**RECORD EXTRACTS**.
####################

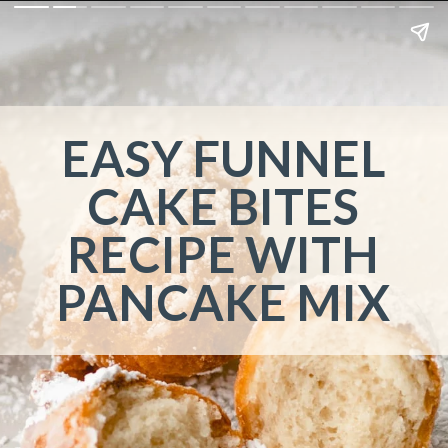
EASY FUNNEL
CAKE BITES
RECIPE WITH
PANCAKE MIX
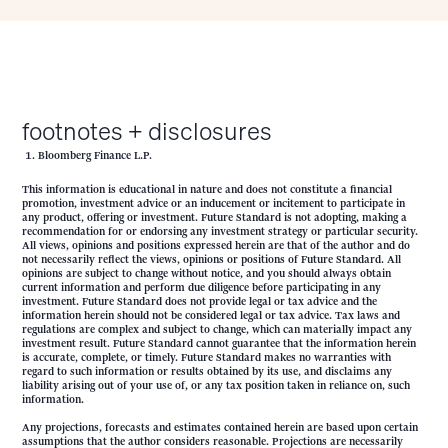
footnotes + disclosures
Bloomberg Finance L.P.
This information is educational in nature and does not constitute a financial
promotion, investment advice or an inducement or incitement to participate in
any product, offering or investment. Future Standard is not adopting, making a
recommendation for or endorsing any investment strategy or particular security.
All views, opinions and positions expressed herein are that of the author and do
not necessarily reflect the views, opinions or positions of Future Standard. All
opinions are subject to change without notice, and you should always obtain
current information and perform due diligence before participating in any
investment. Future Standard does not provide legal or tax advice and the
information herein should not be considered legal or tax advice. Tax laws and
regulations are complex and subject to change, which can materially impact any
investment result. Future Standard cannot guarantee that the information herein
is accurate, complete, or timely. Future Standard makes no warranties with
regard to such information or results obtained by its use, and disclaims any
liability arising out of your use of, or any tax position taken in reliance on, such
information.
Any projections, forecasts and estimates contained herein are based upon certain
assumptions that the author considers reasonable. Projections are necessarily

####################

Copy range, inclusive: the line holding "This information is" to the line holding "investment. Future Standard does". Reproduce exactly those lines of the records above and no others.

This information is educational in nature and does not constitute a financial
promotion, investment advice or an inducement or incitement to participate in
any product, offering or investment. Future Standard is not adopting, making a
recommendation for or endorsing any investment strategy or particular security.
All views, opinions and positions expressed herein are that of the author and do
not necessarily reflect the views, opinions or positions of Future Standard. All
opinions are subject to change without notice, and you should always obtain
current information and perform due diligence before participating in any
investment. Future Standard does not provide legal or tax advice and the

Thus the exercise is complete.